I Just KNOW This Will Happen For You!
This one is super hard. Because I would LOVE to believe it. I would LOVE to say, YES! I can totally see this working out for me! That is my hope and my dream. That is why we put ourselves through this demanding process time and time again, because we truly believe it will. We can even see it. I have seen in my mind what my daughter would look like (don't ask me why I think I'm having a girl someday, no clue but that's what I see). But that doesn't mean it HAS to happen. It doesn't. There are so, so many people for whom it hasn't happened yet. Or for whom it never happened. For every miracle success story there are so many stories of people who chose another path (or for whom another path was chosen). When you hear "I just know this will happen!" it is really hard not to ask, "HOW?" Because if there is a crystal ball that shows that, I want to see. I wish I had that certainty but after 7 failed IUIs and 2 failed IVFs my capacity to be completely behind the "It WILL happen!" train is pretty limited. I wouldn't do all this if I didn't think it was possible. But to protect myself, I have to have a realistic view. I have to smack myself with the reality of my previous attempts and the reasons known and unknown for failures. When you go into a cycle dead certain it will work, it doesn't mean it will. IVF cycle #2 was like an experiment in this mindset--if I try to "think it true" am I more likely to get pregnant? Nope. Just more likely to be completely emotionally devastated. So I am going with a middle ground now, as we plan for IVF #3. I am feeling positive but I know it doesn't HAVE to happen. Just by probability alone we have a sickeningly high chance of failure. But we will concentrate on the possibility. You can't go into a cycle all doom and gloom and keep your sanity (or be sane in the first place--you would never spend this kind of money and torture your body in this manner if you thought you had a snowball's chance in hell--you have to think you'll be on the lucky end for once). But at the same time, you also have to (at least briefly) entertain the possibility that it might not work. Ever.

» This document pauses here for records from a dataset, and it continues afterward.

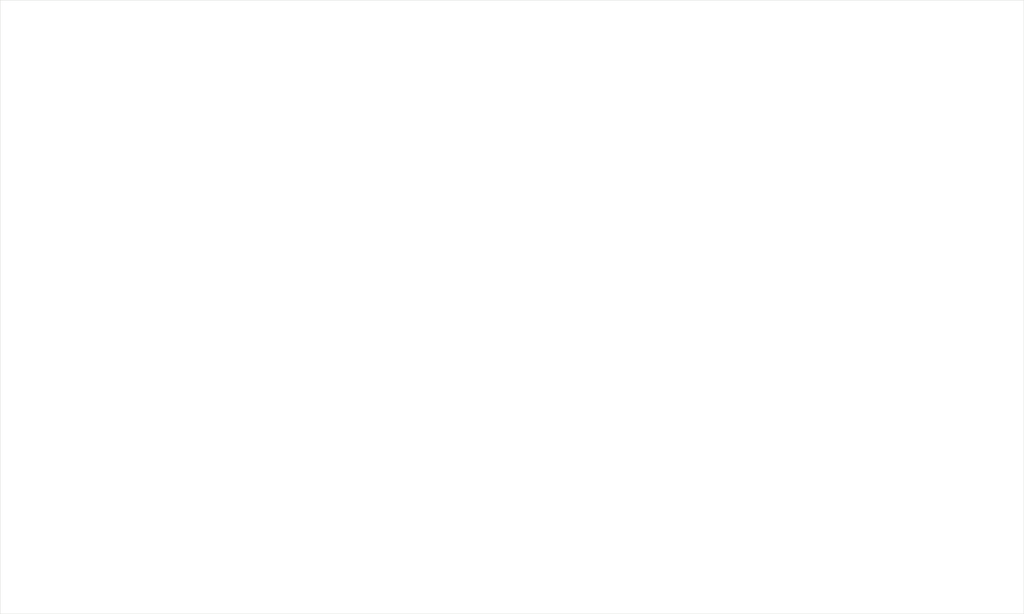
<source format=kicad_pcb>
(kicad_pcb
	(version 20241229)
	(generator "pcbnew")
	(generator_version "9.0")
	(general
		(thickness 1.6)
		(legacy_teardrops no)
	)
	(paper "A4")
	(layers
		(0 "F.Cu" signal)
		(2 "B.Cu" signal)
		(9 "F.Adhes" user "F.Adhesive")
		(11 "B.Adhes" user "B.Adhesive")
		(13 "F.Paste" user)
		(15 "B.Paste" user)
		(5 "F.SilkS" user "F.Silkscreen")
		(7 "B.SilkS" user "B.Silkscreen")
		(1 "F.Mask" user)
		(3 "B.Mask" user)
		(17 "Dwgs.User" user "User.Drawings")
		(19 "Cmts.User" user "User.Comments")
		(21 "Eco1.User" user "User.Eco1")
		(23 "Eco2.User" user "User.Eco2")
		(25 "Edge.Cuts" user)
		(27 "Margin" user)
		(31 "F.CrtYd" user "F.Courtyard")
		(29 "B.CrtYd" user "B.Courtyard")
		(35 "F.Fab" user)
		(33 "B.Fab" user)
		(39 "User.1" user)
		(41 "User.2" user)
		(43 "User.3" user)
		(45 "User.4" user)
	)
	(setup
		(pad_to_mask_clearance 0)
		(allow_soldermask_bridges_in_footprints no)
		(tenting front back)
		(pcbplotparams
			(layerselection 0x00000000_00000000_55555555_5755f5ff)
			(plot_on_all_layers_selection 0x00000000_00000000_00000000_00000000)
			(disableapertmacros no)
			(usegerberextensions no)
			(usegerberattributes yes)
			(usegerberadvancedattributes yes)
			(creategerberjobfile yes)
			(dashed_line_dash_ratio 12.000000)
			(dashed_line_gap_ratio 3.000000)
			(svgprecision 4)
			(plotframeref no)
			(mode 1)
			(useauxorigin no)
			(hpglpennumber 1)
			(hpglpenspeed 20)
			(hpglpendiameter 15.000000)
			(pdf_front_fp_property_popups yes)
			(pdf_back_fp_property_popups yes)
			(pdf_metadata yes)
			(pdf_single_document no)
			(dxfpolygonmode yes)
			(dxfimperialunits yes)
			(dxfusepcbnewfont yes)
			(psnegative no)
			(psa4output no)
			(plot_black_and_white yes)
			(plotinvisibletext no)
			(sketchpadsonfab no)
			(plotpadnumbers no)
			(hidednponfab no)
			(sketchdnponfab yes)
			(crossoutdnponfab yes)
			(subtractmaskfromsilk no)
			(outputformat 1)
			(mirror no)
			(drillshape 1)
			(scaleselection 1)
			(outputdirectory "")
		)
	)
	(net 0 "")
	(gr_line
		(start 222.008999 38.1)
		(end 222.008999 128.1)
		(stroke
			(width 0.05)
			(type solid)
		)
		(layer "Edge.Cuts")
		(uuid "48d2a62b-2b3a-460b-ae45-923a103046bb")
	)
	(gr_line
		(start 72.009 38.1)
		(end 222.008999 38.1)
		(stroke
			(width 0.05)
			(type solid)
		)
		(layer "Edge.Cuts")
		(uuid "7ba27e04-c27c-449b-bd56-1c97196dc865")
	)
	(gr_line
		(start 72.009 128.1)
		(end 222.008999 128.1)
		(stroke
			(width 0.05)
			(type solid)
		)
		(layer "Edge.Cuts")
		(uuid "e69674ee-13fb-44f1-82ba-5a4cbcecfe6e")
	)
	(gr_line
		(start 72.009 38.1)
		(end 72.009 128.1)
		(stroke
			(width 0.05)
			(type solid)
		)
		(layer "Edge.Cuts")
		(uuid "f06d4acc-713f-4c2b-a66a-94d09740d5d2")
	)
	(embedded_fonts no)
)

</source>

So that's my two cents. It may seem a little depressing, but it is actually really helpful to be rooted in reality and know what's possible and what's not. Infertility is a medical condition. Medical conditions don't care if you are an awesome person, you would make a great mom, or that you refuse to accept that this might not happen to you. People, on the other hand, do care--and for that I am so grateful. That people who aren't in the infertility microcosm feel so strongly that we will be successful for all the reasons above warms my heart. But it doesn't change the cold hard truth--infertility is a numbers game and it is largely about timing and luck. It is one big heartrending gamble. Going into it with a positive attitude is important--but you can't ignore reality and keep the wherewithal to stay strong on your journey, wherever it takes you.